● **EXERCISE GOAL**:
Set out every line of the items below as a JSON list of strings, one string per line, skipping blank lines. Leave the pictures out of the list.

● **GIVEN DATA**:

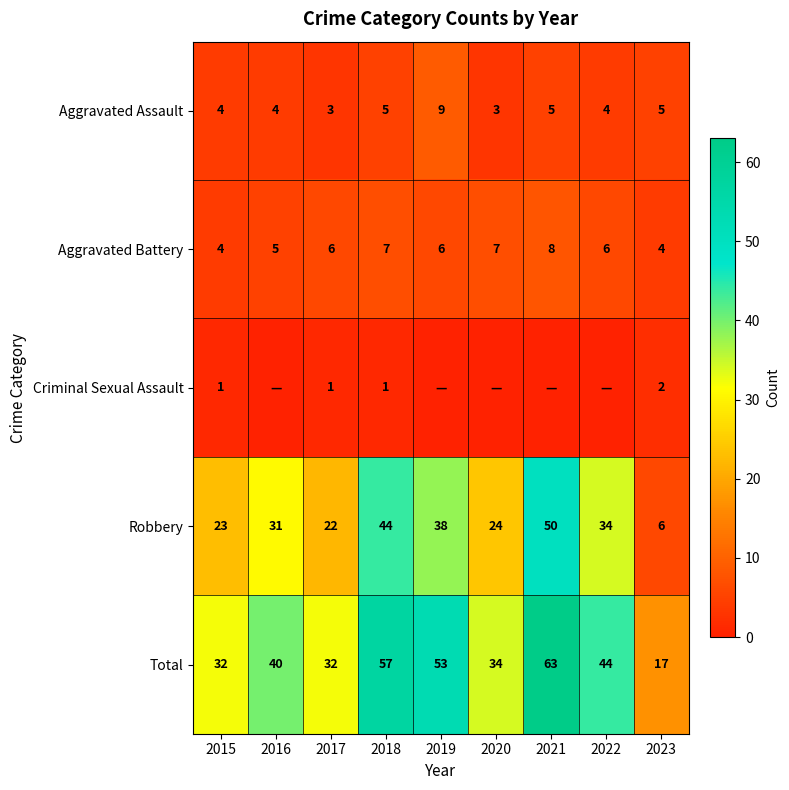

At which label does Robbery reach its minimum?

2023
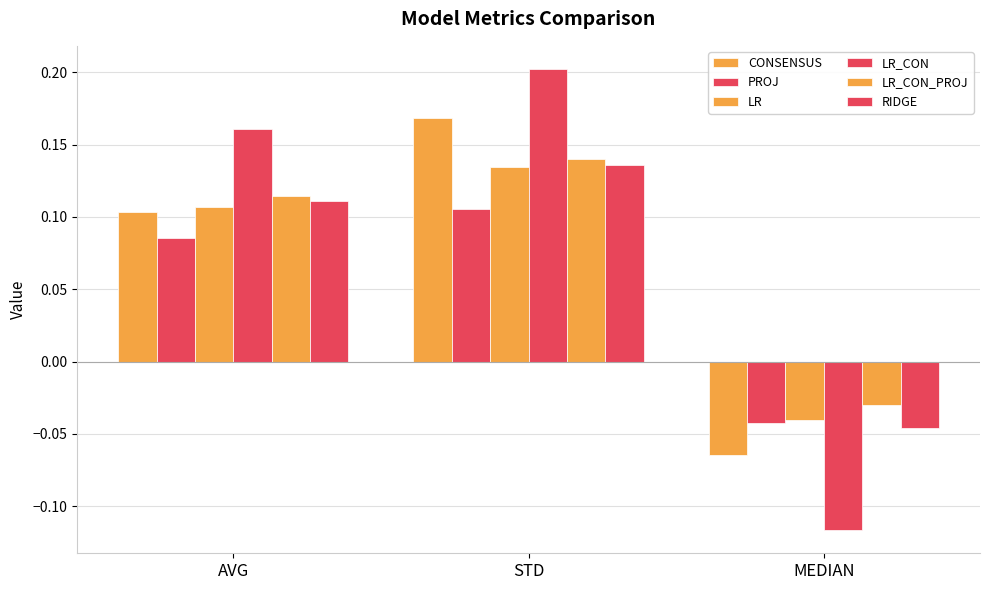

How many values in PROJ are below zero?

1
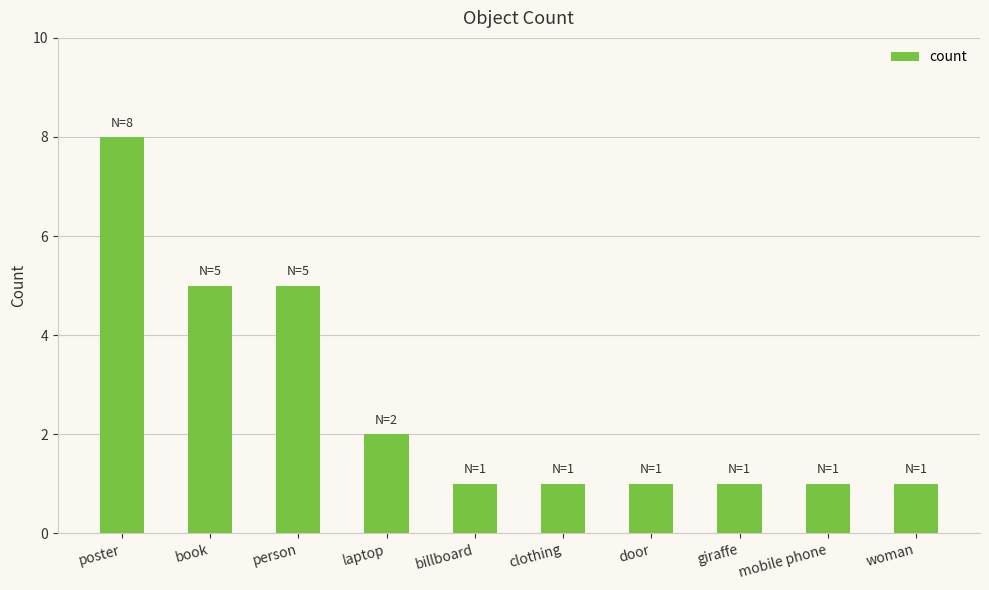

True or false: the data shows 2 at laptop.

True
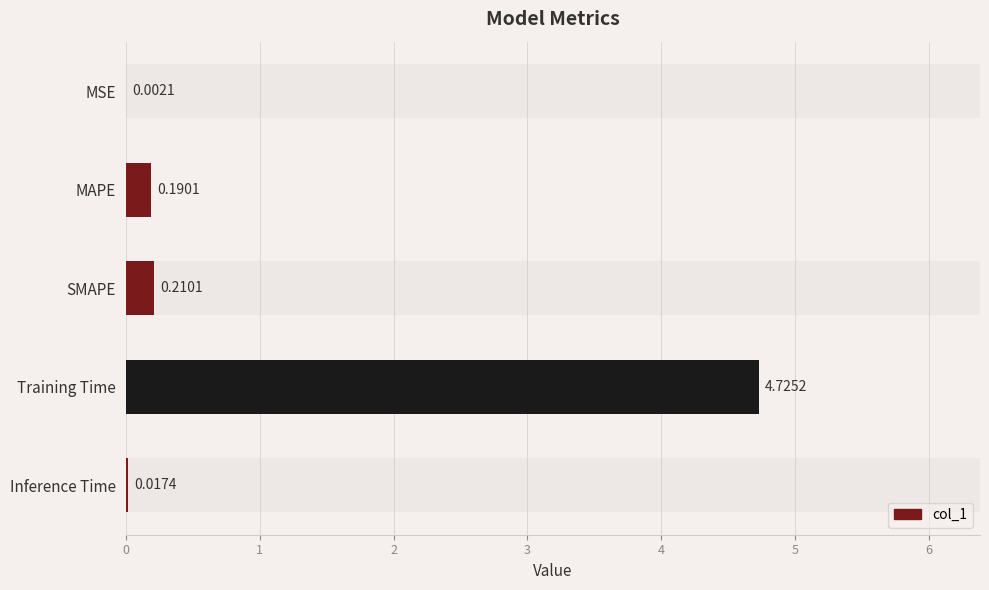

The value at MSE is 0.0. True or false?

False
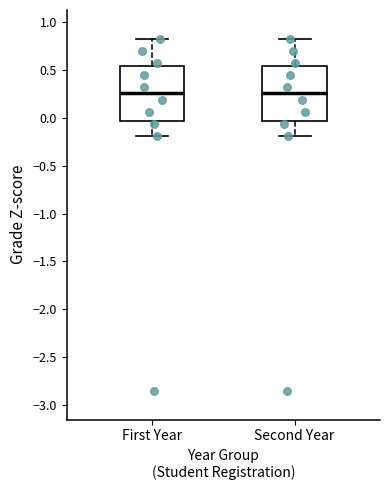

Reading left to right, read every box against the y-axis: the position of its median line, the range the box covers, and the ends of its whiskers. The values are not printed on the chart, so give them approximately, as read against the axis.

First Year: median 0.25, box -0.05 to 0.55, whiskers -0.20 to 0.80
Second Year: median 0.25, box -0.05 to 0.55, whiskers -0.20 to 0.80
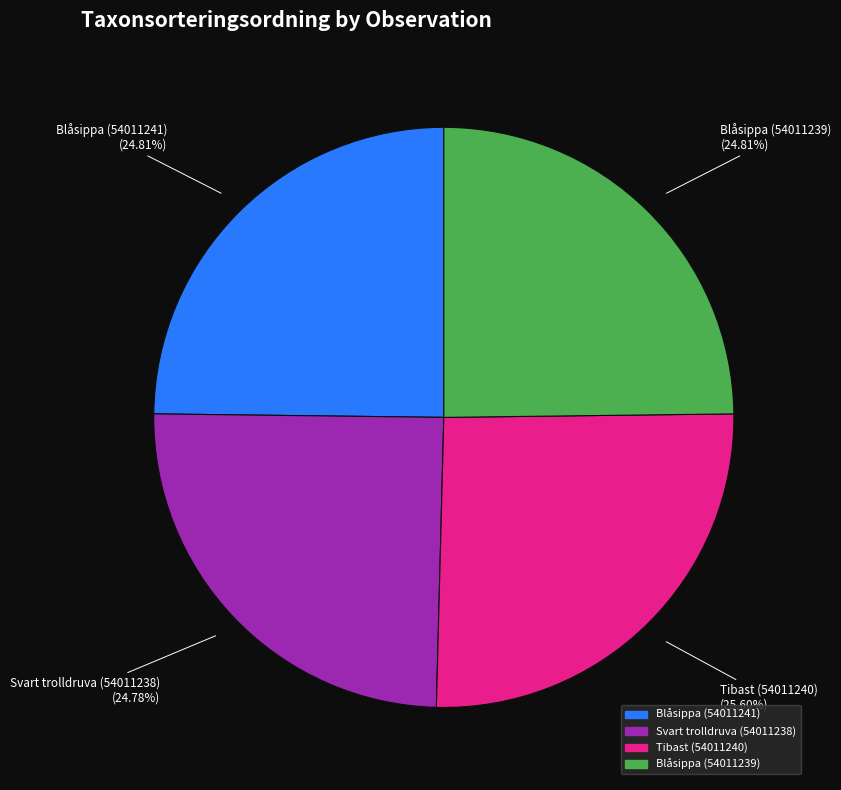

How much of the chart is everything except Blåsippa (54011239)?

75.2%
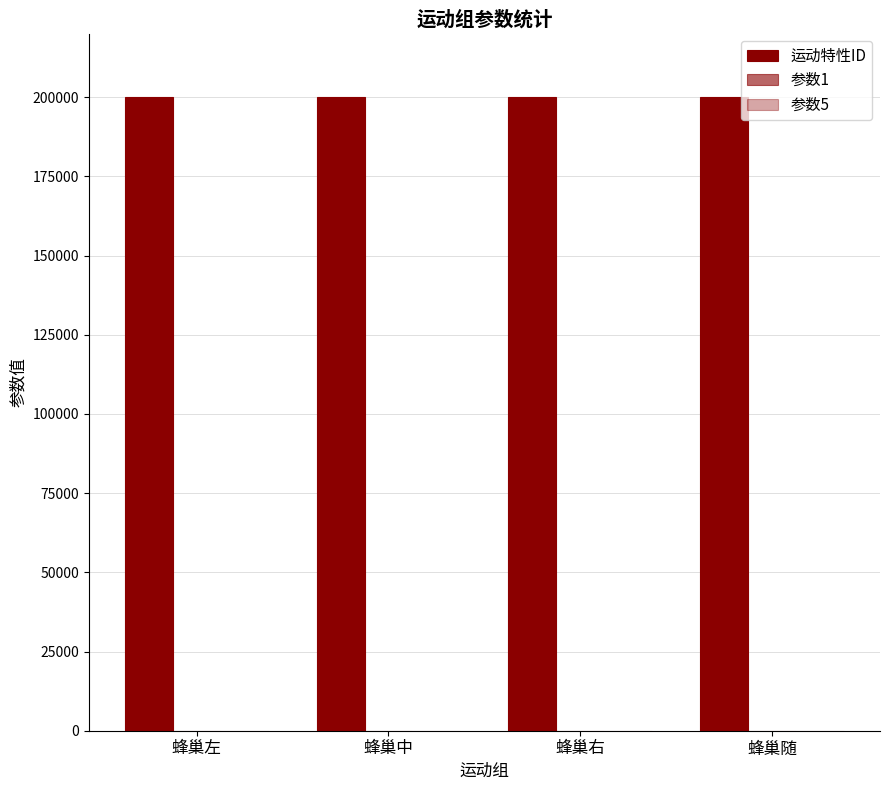

The 运动特性ID series shows 293653 at 蜂巢右. True or false?

False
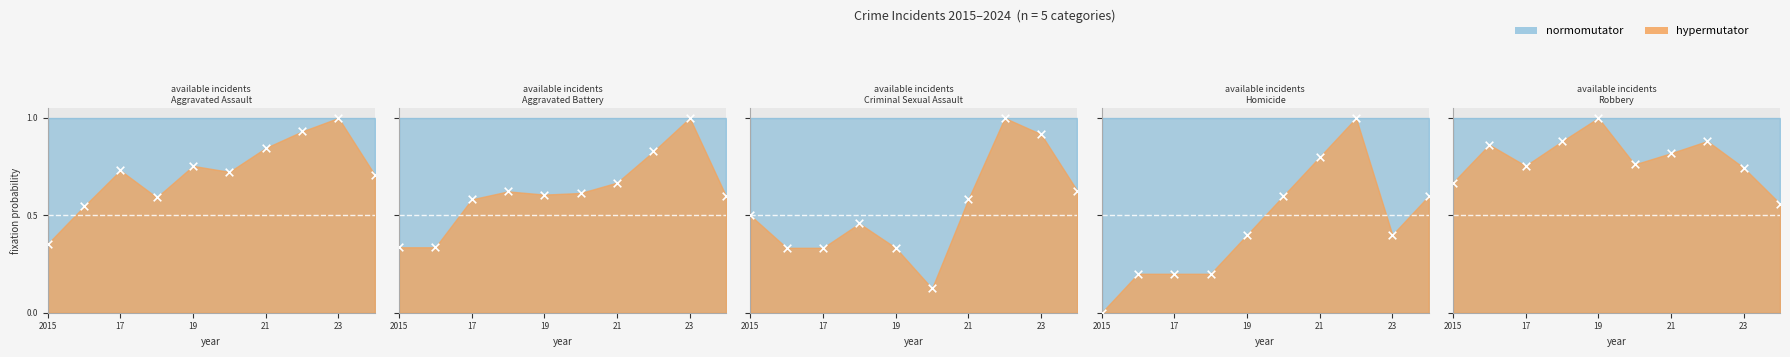

Which series reaches the minimum Y coordinate?

Homicide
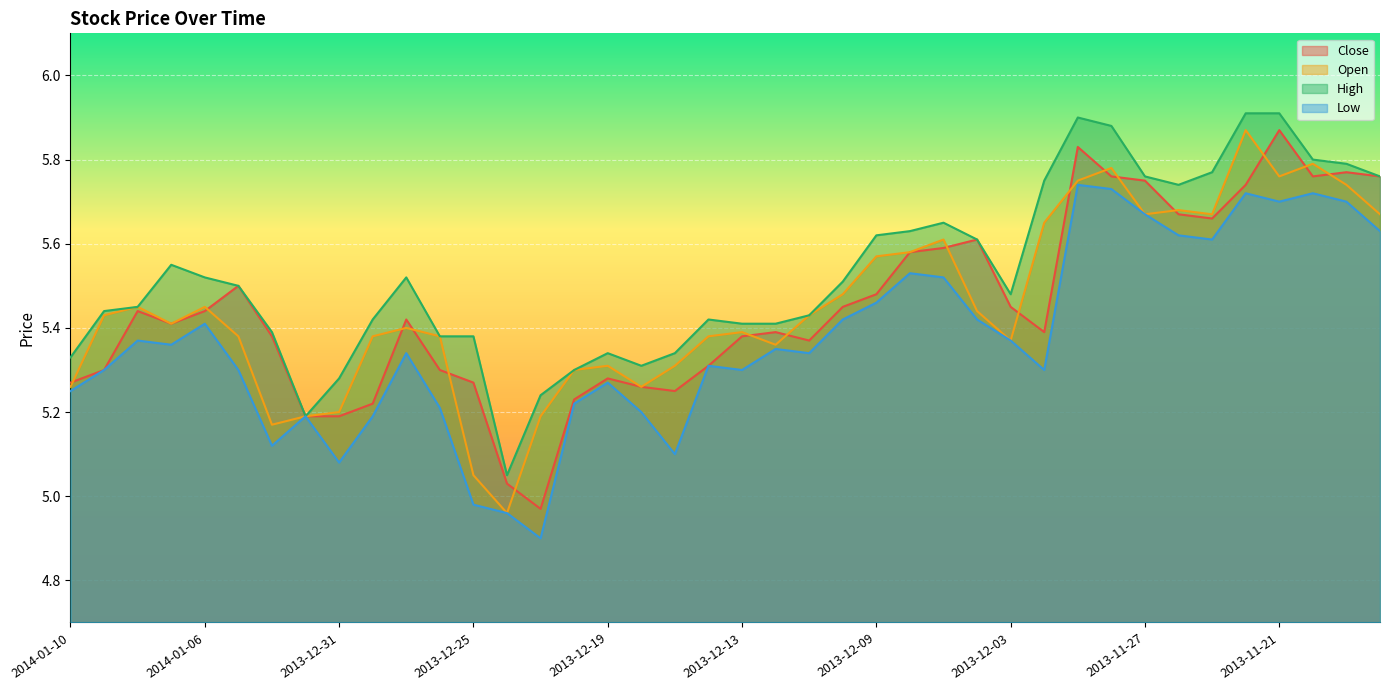

Is the value of Low at 2013-11-29 greater than the value of High at 2013-11-27?

No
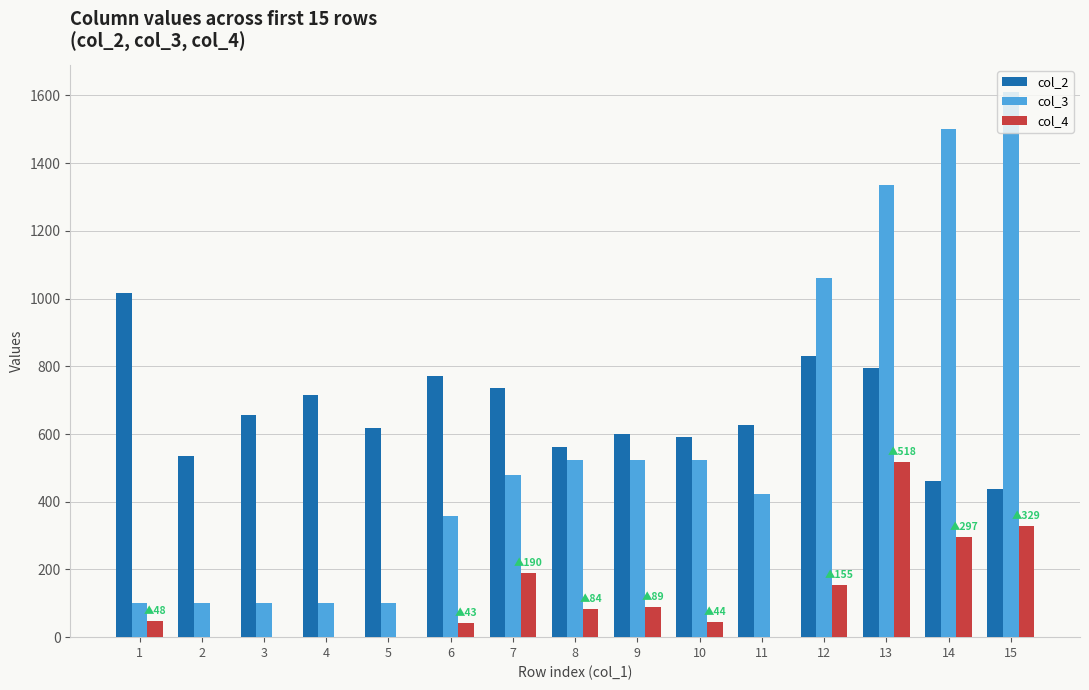

Which series changed the most between 6 and 14?

col_3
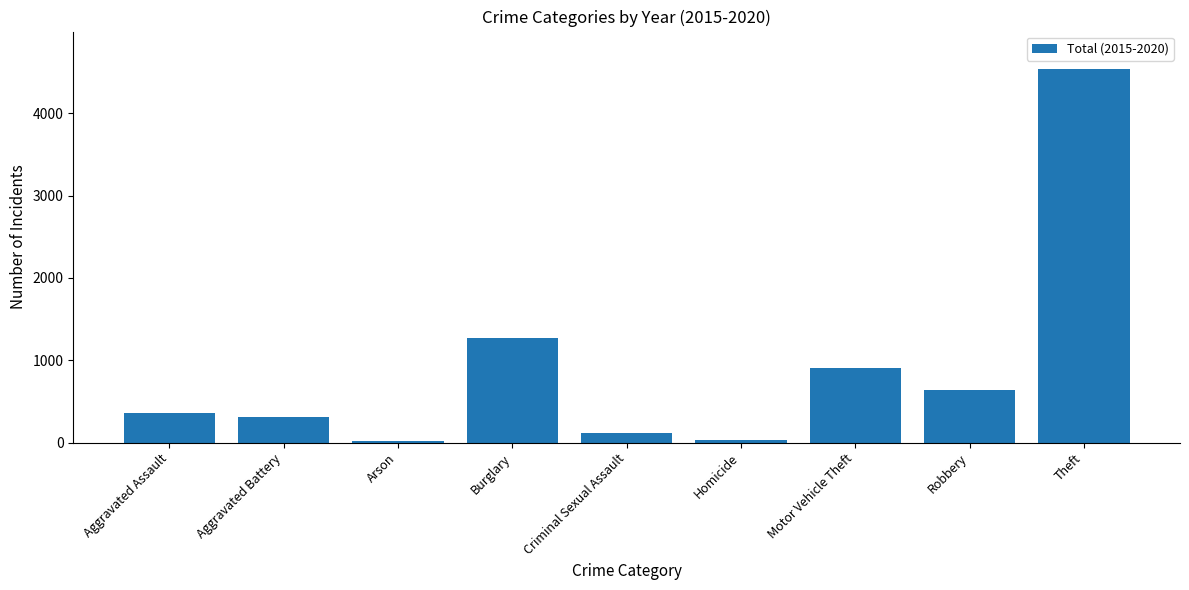

What is the sum of the values at Robbery and Aggravated Assault?

999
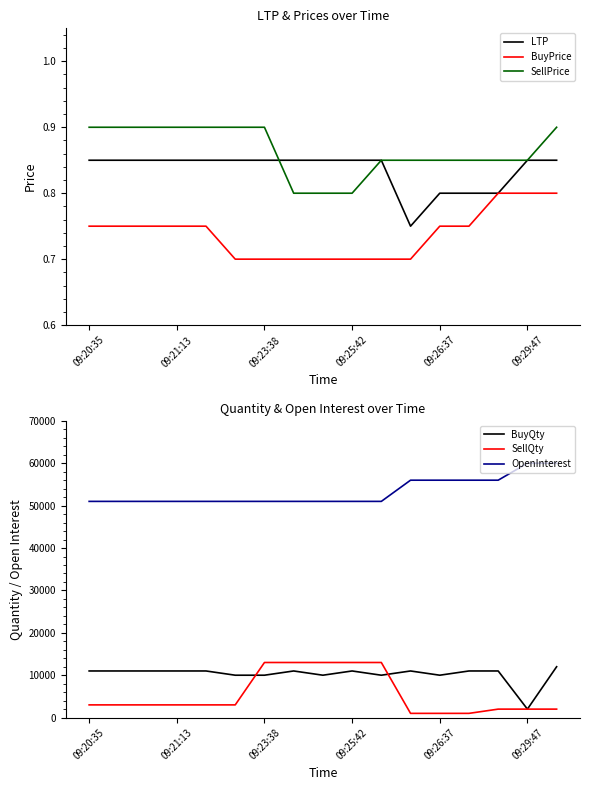

Is it true that BuyPrice equals 0.7 at 09:25:42?

True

● **COMPLETED TASK**:
[
  "At which label does Robbery reach its minimum?",
  "2023",
  "How many values in PROJ are below zero?",
  "1",
  "True or false: the data shows 2 at laptop.",
  "True",
  "The value at MSE is 0.0. True or false?",
  "False",
  "Reading left to right, read every box against the y-axis: the position of its median line, the range the box covers, and the ends of its whiskers. The values are not printed on the chart, so give them approximately, as read against the axis.",
  "First Year: median 0.25, box -0.05 to 0.55, whiskers -0.20 to 0.80",
  "Second Year: median 0.25, box -0.05 to 0.55, whiskers -0.20 to 0.80",
  "How much of the chart is everything except Blåsippa (54011239)?",
  "75.2%",
  "The 运动特性ID series shows 293653 at 蜂巢右. True or false?",
  "False",
  "Which series reaches the minimum Y coordinate?",
  "Homicide",
  "Is the value of Low at 2013-11-29 greater than the value of High at 2013-11-27?",
  "No",
  "Which series changed the most between 6 and 14?",
  "col_3",
  "What is the sum of the values at Robbery and Aggravated Assault?",
  "999",
  "Is it true that BuyPrice equals 0.7 at 09:25:42?",
  "True"
]